THOUSANDS ARE BEING FORCED TO EVACUATE TODAY IN PAPUA NEW GUINEA WITH OFFICIALS DECLARING A STATE OF EMERGENCY — SAYING A LANDSLIDE IS STILL-ACTIVE FOLLOWING LAST WEEK’S DEADLY INCIDENT.

MORE THAN 2,000 PEOPLE ARE BELIEVED TO HAVE BEEN BURIED ALIVE BY THE LANDSLIDE IN THE COUNTRY’S REMOTE NORTHERN HIGHLANDS.

IT’S NOT IMMEDIATELY CLEAR HOW HIGH THE DEATH TOLL ACTUALLY IS — SO FAR ONLY 5 BODIES HAVE BEEN RECOVERED.

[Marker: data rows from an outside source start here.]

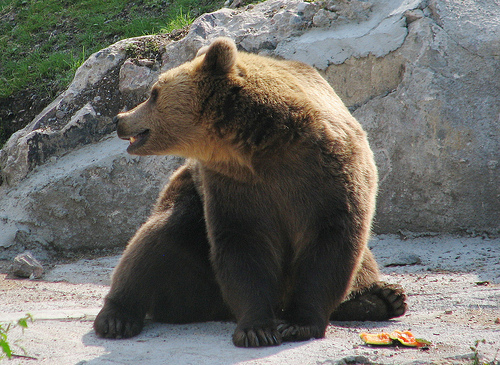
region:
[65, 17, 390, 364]
Large dark brown beat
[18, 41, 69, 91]
Small patch of green grass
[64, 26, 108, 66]
Small patch of green grass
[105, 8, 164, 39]
Small patch of green grass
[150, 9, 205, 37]
Small patch of green grass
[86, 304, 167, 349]
Dark brown bear claw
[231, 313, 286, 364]
Dark brown bear claw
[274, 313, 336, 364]
Dark brown bear claw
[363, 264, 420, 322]
Dark brown bear claw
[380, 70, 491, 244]
Part of a large grey rock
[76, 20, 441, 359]
a brown bear sitting on a man made rock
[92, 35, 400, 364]
brown bear sitting on cement block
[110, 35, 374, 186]
brown bear looking over its shoulder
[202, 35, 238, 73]
ear of a brown bear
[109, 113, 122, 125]
a bears black nose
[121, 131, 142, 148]
a bears yellow canine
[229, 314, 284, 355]
a bears paw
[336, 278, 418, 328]
a bears foot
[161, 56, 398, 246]
a bears brown fur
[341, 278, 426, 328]
a bears padded foot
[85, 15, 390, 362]
the bear is brown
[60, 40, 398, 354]
the bear is sitting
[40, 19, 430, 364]
a bear sitting down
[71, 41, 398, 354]
a brown bear sitting down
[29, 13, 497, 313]
a bear sitting outside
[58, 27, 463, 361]
a brown bear sitting outside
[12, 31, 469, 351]
a bear sitting on rocks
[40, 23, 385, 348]
a brown bear sitting on rocks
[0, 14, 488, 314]
a bear sitting in a rocky area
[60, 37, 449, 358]
a brown bear in a rocky area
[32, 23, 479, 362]
a brown in a large rocky area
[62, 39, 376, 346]
a brown bear in a large rocky area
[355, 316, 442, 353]
Food on the ground.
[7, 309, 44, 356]
Green leaves on the ground.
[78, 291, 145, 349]
Bear paws on the ground.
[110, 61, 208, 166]
Bear with open mouth.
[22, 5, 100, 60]
Patches of green grass.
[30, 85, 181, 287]
Big boulder block behind bear.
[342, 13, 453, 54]
Lighter shade of rocks behind bear.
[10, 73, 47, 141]
Small mound of dirt.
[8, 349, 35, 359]
Thin brown stick in ground.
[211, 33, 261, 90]
Top of bear's ear.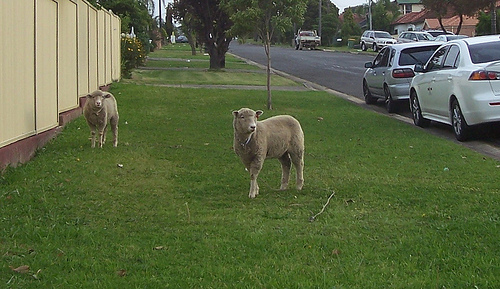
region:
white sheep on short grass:
[225, 101, 309, 206]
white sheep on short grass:
[82, 91, 149, 152]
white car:
[422, 23, 494, 138]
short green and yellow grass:
[338, 193, 369, 231]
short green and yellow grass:
[380, 191, 441, 241]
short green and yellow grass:
[307, 238, 352, 276]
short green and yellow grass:
[185, 188, 236, 250]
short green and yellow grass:
[64, 216, 112, 248]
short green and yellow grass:
[125, 176, 173, 220]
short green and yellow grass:
[101, 181, 165, 223]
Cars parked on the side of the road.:
[360, 38, 498, 143]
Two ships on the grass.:
[75, 86, 317, 198]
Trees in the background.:
[90, 0, 498, 115]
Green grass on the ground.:
[0, 42, 495, 285]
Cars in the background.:
[356, 23, 473, 53]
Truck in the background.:
[290, 24, 322, 51]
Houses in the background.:
[332, 3, 499, 51]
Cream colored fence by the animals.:
[1, 1, 133, 148]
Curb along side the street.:
[220, 46, 497, 155]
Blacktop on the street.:
[209, 33, 499, 145]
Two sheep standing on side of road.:
[80, 84, 312, 199]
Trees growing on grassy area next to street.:
[176, 1, 308, 109]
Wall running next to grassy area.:
[1, 0, 125, 166]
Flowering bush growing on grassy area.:
[121, 32, 154, 79]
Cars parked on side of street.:
[360, 33, 499, 143]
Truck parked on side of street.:
[289, 28, 329, 52]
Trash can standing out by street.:
[341, 34, 357, 52]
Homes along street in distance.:
[391, 1, 498, 39]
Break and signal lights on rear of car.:
[464, 64, 498, 85]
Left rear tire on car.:
[441, 94, 481, 141]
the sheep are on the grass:
[70, 73, 455, 273]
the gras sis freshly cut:
[74, 155, 291, 280]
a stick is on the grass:
[293, 160, 380, 282]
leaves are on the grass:
[20, 166, 119, 246]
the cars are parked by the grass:
[346, 26, 491, 143]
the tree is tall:
[242, 29, 357, 179]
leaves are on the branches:
[235, 13, 337, 40]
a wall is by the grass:
[18, 59, 213, 156]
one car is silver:
[360, 43, 437, 99]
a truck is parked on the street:
[275, 21, 377, 63]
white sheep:
[217, 97, 325, 199]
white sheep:
[76, 85, 136, 143]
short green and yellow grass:
[324, 212, 346, 227]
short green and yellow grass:
[162, 178, 191, 219]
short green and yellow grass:
[189, 228, 222, 255]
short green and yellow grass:
[84, 208, 118, 233]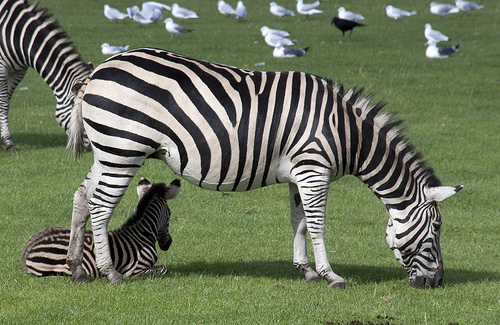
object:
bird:
[422, 23, 450, 47]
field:
[0, 0, 499, 324]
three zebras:
[0, 0, 463, 289]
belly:
[167, 120, 285, 193]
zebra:
[23, 176, 182, 280]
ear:
[424, 183, 465, 202]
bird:
[329, 16, 366, 37]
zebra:
[1, 0, 96, 153]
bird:
[423, 39, 459, 60]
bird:
[334, 6, 365, 21]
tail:
[63, 77, 91, 162]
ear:
[166, 178, 181, 201]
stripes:
[60, 47, 465, 289]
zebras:
[2, 1, 489, 316]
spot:
[284, 184, 323, 236]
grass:
[0, 0, 499, 324]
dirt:
[22, 227, 92, 279]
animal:
[67, 46, 465, 290]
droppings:
[342, 310, 392, 324]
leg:
[290, 165, 333, 273]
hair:
[349, 83, 445, 193]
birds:
[100, 41, 132, 56]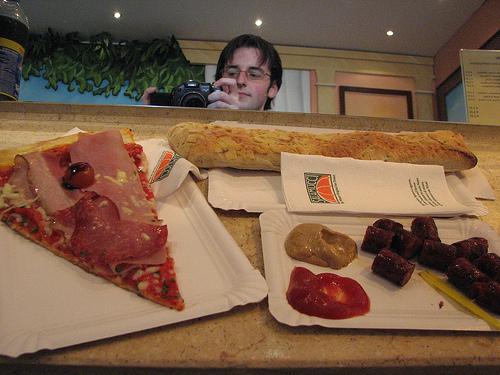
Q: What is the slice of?
A: Pizza.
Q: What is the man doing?
A: Taking a picture.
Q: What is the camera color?
A: Black.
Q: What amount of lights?
A: Three.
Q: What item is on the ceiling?
A: Lights.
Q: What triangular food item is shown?
A: A pizza.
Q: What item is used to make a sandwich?
A: Bread.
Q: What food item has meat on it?
A: Pizza.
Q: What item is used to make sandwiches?
A: Bread.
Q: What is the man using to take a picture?
A: A camera.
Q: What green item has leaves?
A: A tree.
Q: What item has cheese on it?
A: A pizza.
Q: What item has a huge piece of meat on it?
A: A pizza.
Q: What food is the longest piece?
A: Bread.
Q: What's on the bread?
A: Cheese.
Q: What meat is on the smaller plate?
A: Sausages.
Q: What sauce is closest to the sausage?
A: Mustard.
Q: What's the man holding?
A: Camera.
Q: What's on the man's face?
A: Glasses.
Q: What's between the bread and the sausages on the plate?
A: Napkin.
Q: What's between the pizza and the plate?
A: Napkin.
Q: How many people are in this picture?
A: One.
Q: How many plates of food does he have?
A: Three.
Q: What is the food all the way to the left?
A: Pizza.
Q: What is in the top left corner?
A: A soda.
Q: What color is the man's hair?
A: Brown.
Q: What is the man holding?
A: A camera.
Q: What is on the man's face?
A: Glasses.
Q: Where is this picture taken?
A: A restaurant.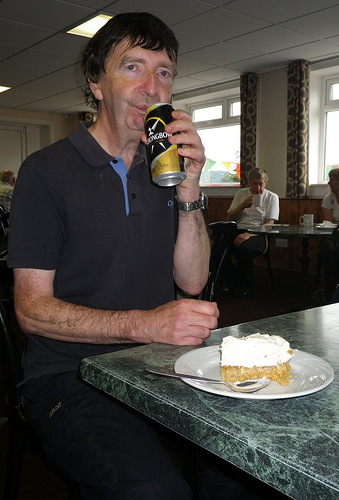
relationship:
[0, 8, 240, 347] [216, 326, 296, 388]
an old man eats cake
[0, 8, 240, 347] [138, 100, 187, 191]
an old man eats beer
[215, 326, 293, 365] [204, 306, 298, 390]
frosting on piece of cake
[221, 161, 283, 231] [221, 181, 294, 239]
man wears white shirt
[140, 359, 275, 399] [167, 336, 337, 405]
spoon on plate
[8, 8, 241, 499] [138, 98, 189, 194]
an old man holds can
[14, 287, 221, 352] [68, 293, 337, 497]
man's right hand on table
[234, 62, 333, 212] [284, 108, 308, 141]
beige curtains has pattern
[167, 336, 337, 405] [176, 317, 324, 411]
plate on pie on round plate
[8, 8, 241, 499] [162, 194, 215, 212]
an old man wears silver watch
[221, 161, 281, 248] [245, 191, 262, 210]
man drinks white coffee cup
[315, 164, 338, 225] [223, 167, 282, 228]
woman talks man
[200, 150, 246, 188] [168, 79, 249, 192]
string of flags out window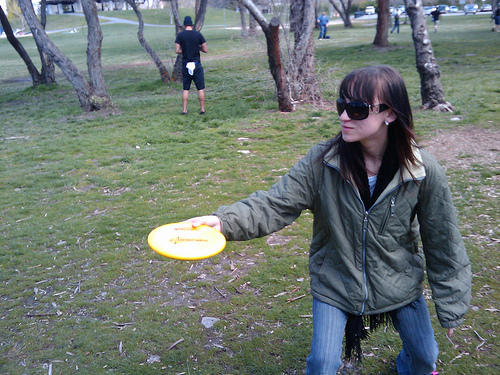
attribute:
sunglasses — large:
[332, 96, 371, 118]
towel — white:
[186, 62, 196, 75]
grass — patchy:
[69, 97, 356, 319]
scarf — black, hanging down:
[345, 148, 394, 225]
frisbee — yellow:
[141, 190, 240, 275]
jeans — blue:
[292, 298, 450, 349]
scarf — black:
[345, 143, 405, 363]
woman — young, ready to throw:
[145, 57, 476, 371]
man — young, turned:
[168, 14, 213, 119]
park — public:
[16, 10, 479, 343]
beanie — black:
[179, 51, 190, 62]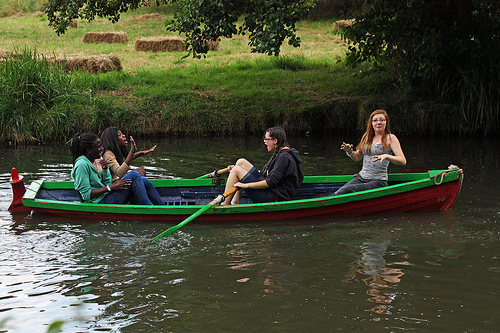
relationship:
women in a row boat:
[72, 110, 407, 205] [7, 166, 465, 224]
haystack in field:
[40, 56, 119, 74] [0, 0, 394, 72]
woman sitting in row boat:
[219, 126, 302, 202] [7, 166, 465, 224]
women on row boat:
[330, 109, 407, 196] [7, 166, 465, 224]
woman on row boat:
[71, 134, 149, 203] [7, 166, 465, 224]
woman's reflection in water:
[350, 238, 407, 321] [0, 133, 500, 332]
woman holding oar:
[219, 126, 302, 202] [152, 185, 240, 242]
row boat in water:
[7, 166, 465, 224] [0, 133, 500, 332]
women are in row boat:
[72, 110, 407, 205] [7, 166, 465, 224]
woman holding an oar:
[219, 126, 302, 202] [192, 165, 231, 177]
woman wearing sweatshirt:
[71, 134, 149, 203] [71, 156, 110, 203]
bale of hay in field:
[134, 38, 189, 55] [0, 0, 394, 72]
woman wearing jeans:
[71, 134, 149, 203] [101, 173, 163, 202]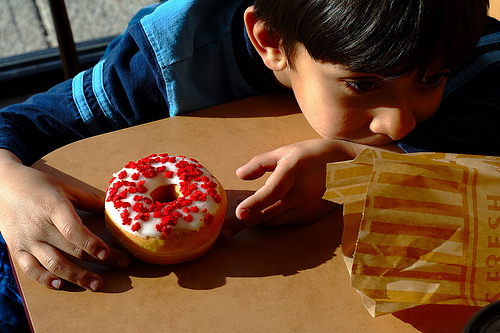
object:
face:
[277, 41, 452, 147]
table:
[2, 85, 500, 332]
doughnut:
[102, 152, 228, 265]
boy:
[0, 0, 499, 330]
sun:
[107, 188, 348, 290]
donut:
[104, 151, 229, 265]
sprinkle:
[103, 151, 221, 238]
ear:
[241, 4, 291, 71]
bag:
[320, 145, 499, 318]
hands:
[220, 139, 358, 239]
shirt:
[0, 0, 499, 168]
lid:
[466, 299, 499, 332]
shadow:
[57, 189, 343, 295]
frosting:
[124, 212, 166, 239]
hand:
[0, 158, 131, 292]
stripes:
[71, 59, 119, 127]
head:
[242, 0, 494, 147]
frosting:
[123, 183, 147, 203]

THE LANDSLIDE DESTROYED BUILDINGS AND BLOCKED THE MAIN HIGHWAY CREATING MAJOR OBSTACLES FOR RELIEF WORKERS.

HEAVY MACHINERY HAS BEEN BROUGHT IN TO ASSIST, BUT OFFICIALS SAY THE SITUATION REMAINS UNSTABLE DUE TO SHIFTING DEBRIS.

PAPUA NEW GUINEA’S PRIME MINISTER SAYS THE GOVERNMENT IS WORKING WITH INTERNATIONAL ORGANIZATIONS TO ASSESS THE DAMAGE AND DETERMINE THE NEED FOR FURTHER SUPPORT.